## Problem to solve
In the records below, the line that contains "middle tip: (1160, 946)" marks the start. Copy it and each line after it through the end, exactly, without pictures.
━━━━━ Extracted records ━━━━━
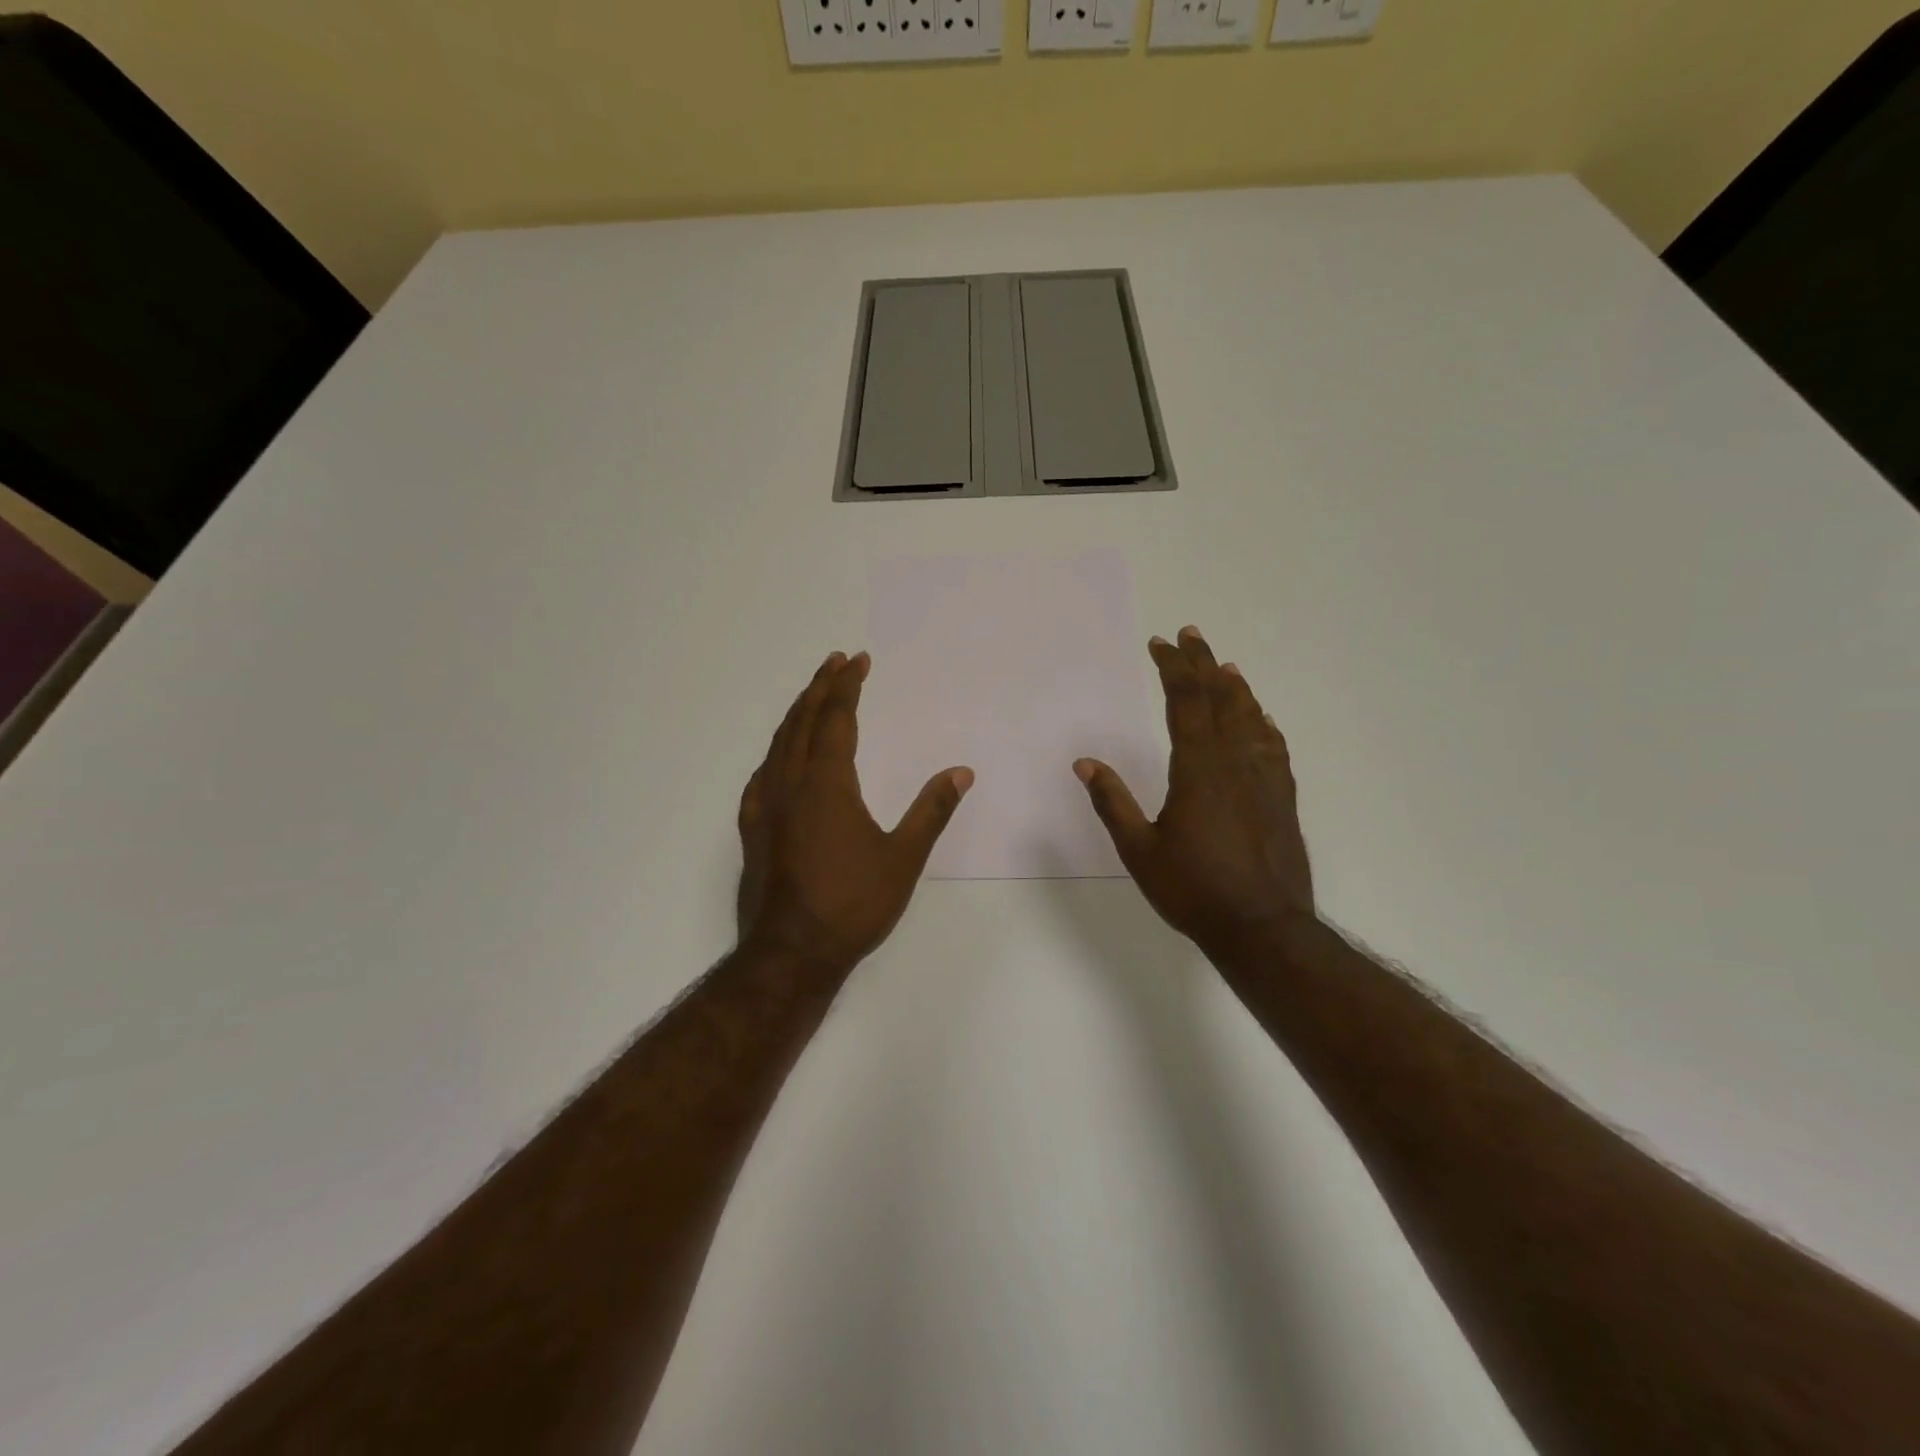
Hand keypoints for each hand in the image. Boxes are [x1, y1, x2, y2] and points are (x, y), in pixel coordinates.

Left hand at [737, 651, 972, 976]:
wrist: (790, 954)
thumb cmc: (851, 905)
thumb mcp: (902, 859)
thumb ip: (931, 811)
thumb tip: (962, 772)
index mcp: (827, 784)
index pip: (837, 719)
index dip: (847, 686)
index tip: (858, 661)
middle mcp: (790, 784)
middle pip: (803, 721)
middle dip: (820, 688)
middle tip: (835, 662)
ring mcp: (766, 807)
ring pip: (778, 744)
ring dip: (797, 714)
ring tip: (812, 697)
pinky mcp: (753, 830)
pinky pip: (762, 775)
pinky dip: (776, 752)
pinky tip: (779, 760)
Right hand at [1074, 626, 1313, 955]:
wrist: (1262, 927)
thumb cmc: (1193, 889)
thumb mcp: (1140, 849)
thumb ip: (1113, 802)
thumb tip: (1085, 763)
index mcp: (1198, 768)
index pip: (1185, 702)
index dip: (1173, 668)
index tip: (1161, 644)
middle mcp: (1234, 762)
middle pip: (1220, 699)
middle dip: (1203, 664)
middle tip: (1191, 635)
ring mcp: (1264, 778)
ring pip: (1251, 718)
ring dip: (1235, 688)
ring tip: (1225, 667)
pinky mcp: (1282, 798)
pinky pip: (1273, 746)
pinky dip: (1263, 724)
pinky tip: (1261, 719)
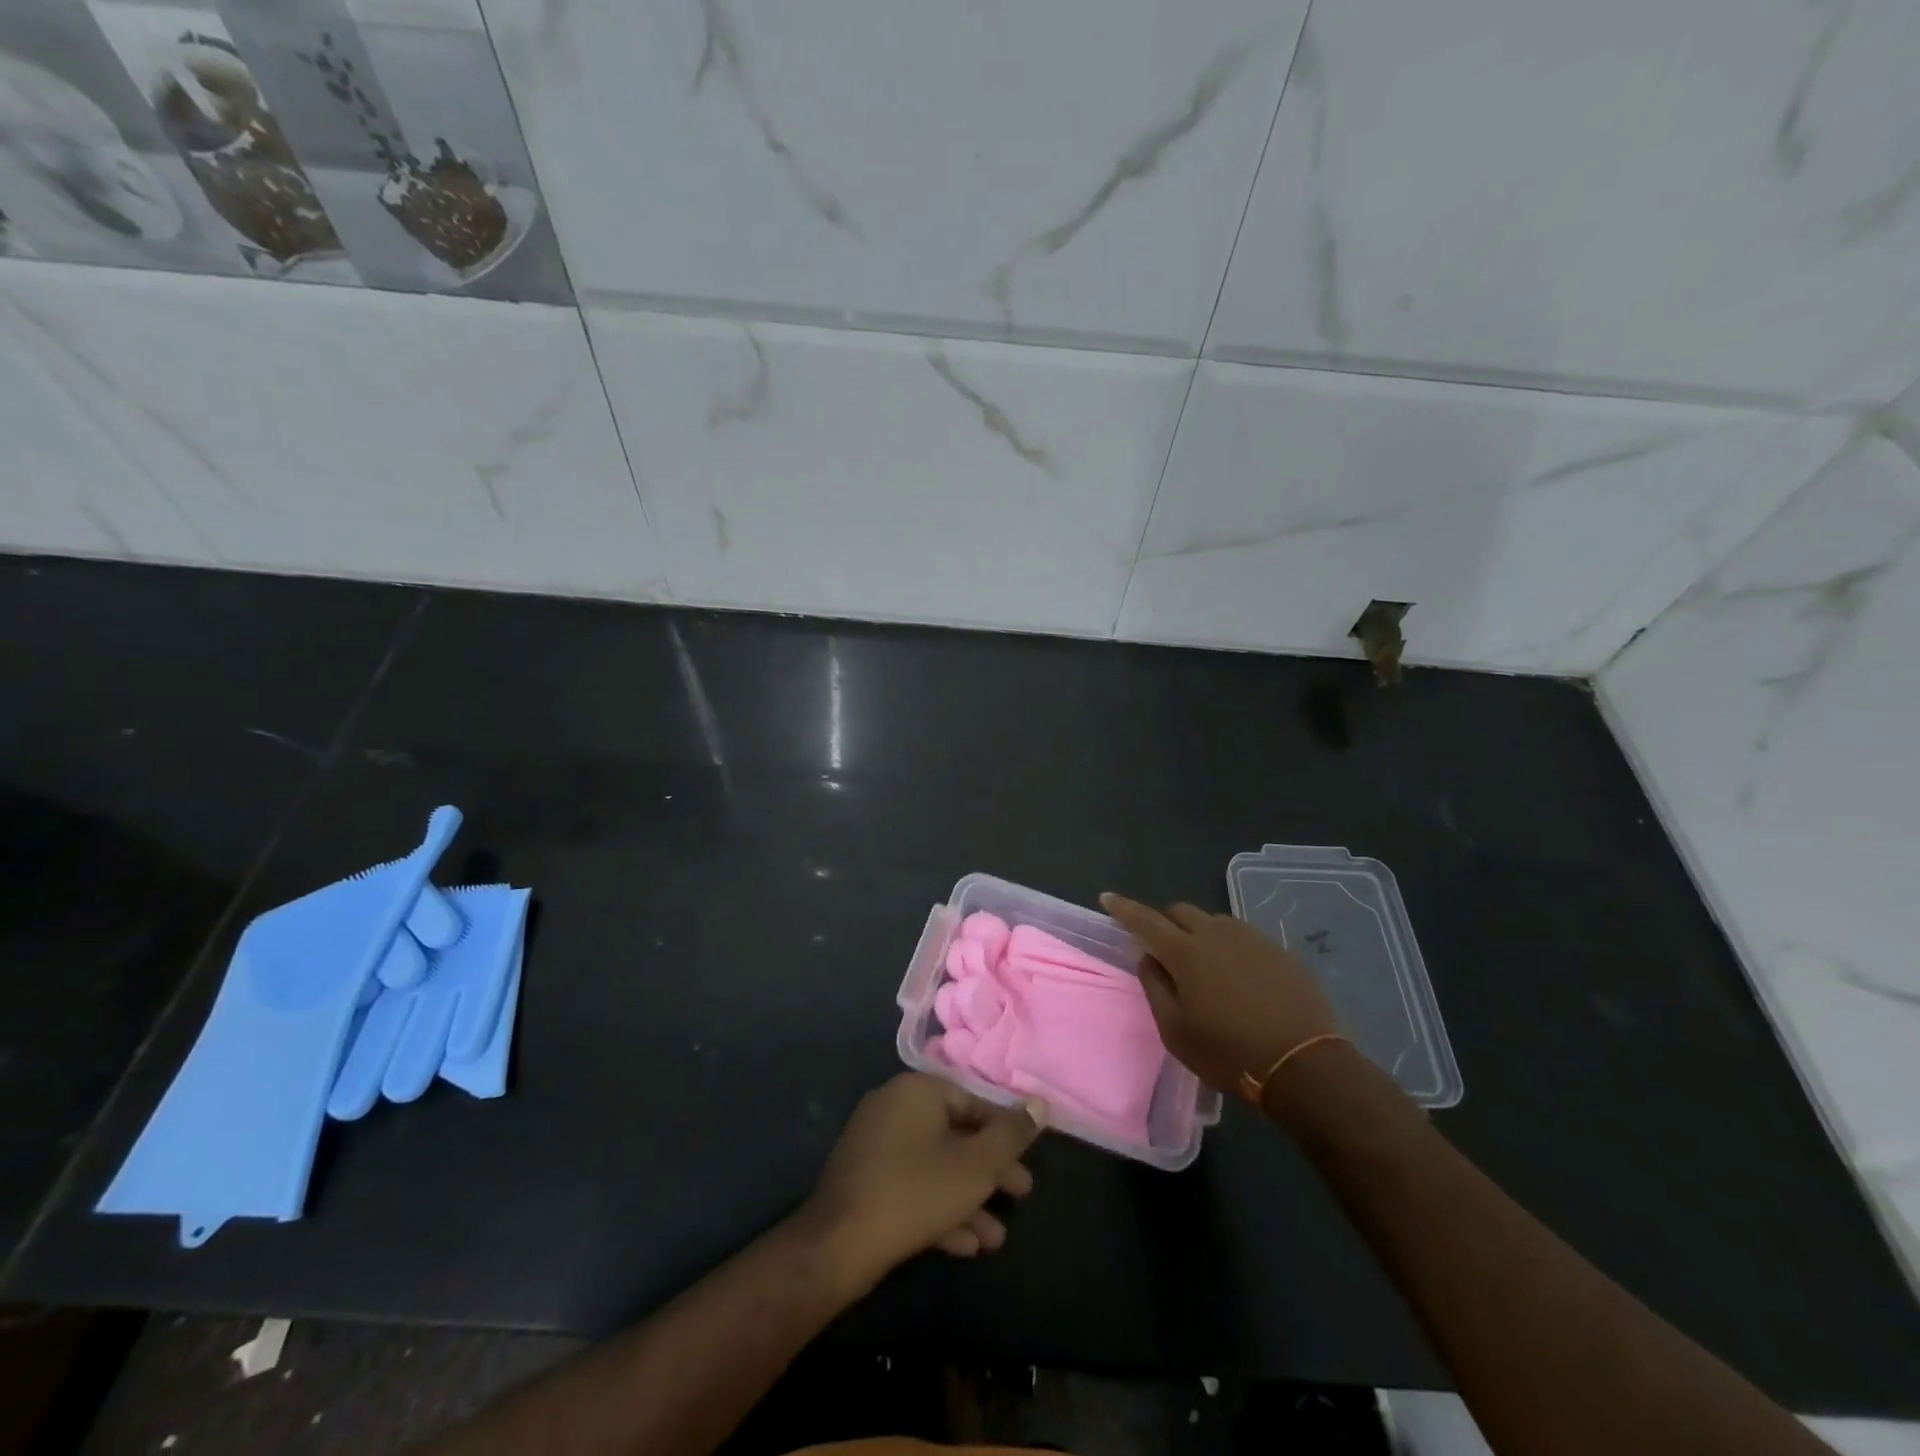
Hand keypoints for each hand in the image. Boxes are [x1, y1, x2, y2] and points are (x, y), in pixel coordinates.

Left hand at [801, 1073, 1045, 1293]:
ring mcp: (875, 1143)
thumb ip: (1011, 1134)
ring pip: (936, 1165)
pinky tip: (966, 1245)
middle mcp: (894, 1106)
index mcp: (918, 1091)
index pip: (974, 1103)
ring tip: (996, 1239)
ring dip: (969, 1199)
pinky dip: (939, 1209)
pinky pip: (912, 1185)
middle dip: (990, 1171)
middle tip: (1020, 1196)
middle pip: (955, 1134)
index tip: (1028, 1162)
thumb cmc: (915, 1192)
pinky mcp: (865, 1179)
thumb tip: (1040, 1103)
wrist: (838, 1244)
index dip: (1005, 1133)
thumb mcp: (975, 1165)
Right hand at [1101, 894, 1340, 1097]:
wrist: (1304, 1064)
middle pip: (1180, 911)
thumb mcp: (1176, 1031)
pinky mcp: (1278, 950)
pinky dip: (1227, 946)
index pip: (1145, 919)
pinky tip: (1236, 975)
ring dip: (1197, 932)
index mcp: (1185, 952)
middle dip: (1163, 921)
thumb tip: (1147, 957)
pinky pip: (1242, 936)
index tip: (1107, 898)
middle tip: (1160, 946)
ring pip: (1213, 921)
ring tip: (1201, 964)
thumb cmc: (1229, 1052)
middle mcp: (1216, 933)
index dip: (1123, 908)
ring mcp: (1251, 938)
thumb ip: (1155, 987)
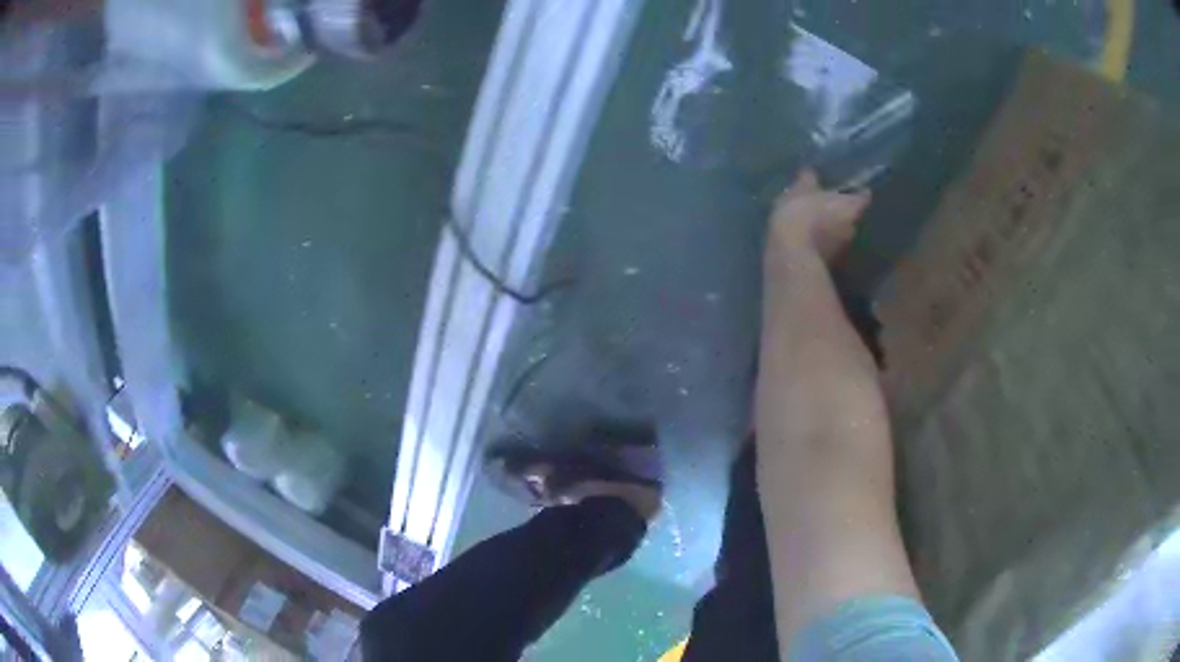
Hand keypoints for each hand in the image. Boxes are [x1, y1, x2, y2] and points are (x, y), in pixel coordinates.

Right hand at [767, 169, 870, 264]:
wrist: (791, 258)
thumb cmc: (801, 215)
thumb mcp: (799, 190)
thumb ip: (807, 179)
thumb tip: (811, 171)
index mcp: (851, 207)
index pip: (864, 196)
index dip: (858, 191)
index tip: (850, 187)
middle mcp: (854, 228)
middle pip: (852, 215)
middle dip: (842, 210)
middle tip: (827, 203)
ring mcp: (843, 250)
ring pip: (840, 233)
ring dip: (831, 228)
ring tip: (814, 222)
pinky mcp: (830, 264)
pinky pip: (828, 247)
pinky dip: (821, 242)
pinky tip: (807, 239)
━━━━━
## Written solution
middle tip: (1160, 946)
ring pip: (1213, 921)
ring tip: (1201, 964)
thumb cmc: (1229, 1052)
middle mcp: (1216, 933)
index dip: (1123, 908)
ring mcp: (1251, 938)
thumb ip: (1155, 987)
Hand keypoints for each hand in the image. Boxes are [x1, y1, x2, y2] and points are (x, y), in pixel coordinates.

Right hand at [767, 169, 870, 264]:
wrist: (791, 258)
thumb cmc: (801, 215)
thumb mcp: (799, 190)
thumb ip: (807, 179)
thumb tip: (811, 171)
index mcp: (851, 207)
index pip: (864, 196)
index dip: (858, 191)
index tip: (850, 187)
middle mcp: (854, 228)
middle pip: (852, 215)
middle dip: (842, 210)
middle tip: (827, 203)
ring mcp: (843, 250)
ring pip: (840, 233)
ring dip: (831, 228)
ring tip: (814, 222)
pinky mcp: (830, 264)
pinky pip: (828, 247)
pinky dip: (821, 242)
pinky tip: (807, 239)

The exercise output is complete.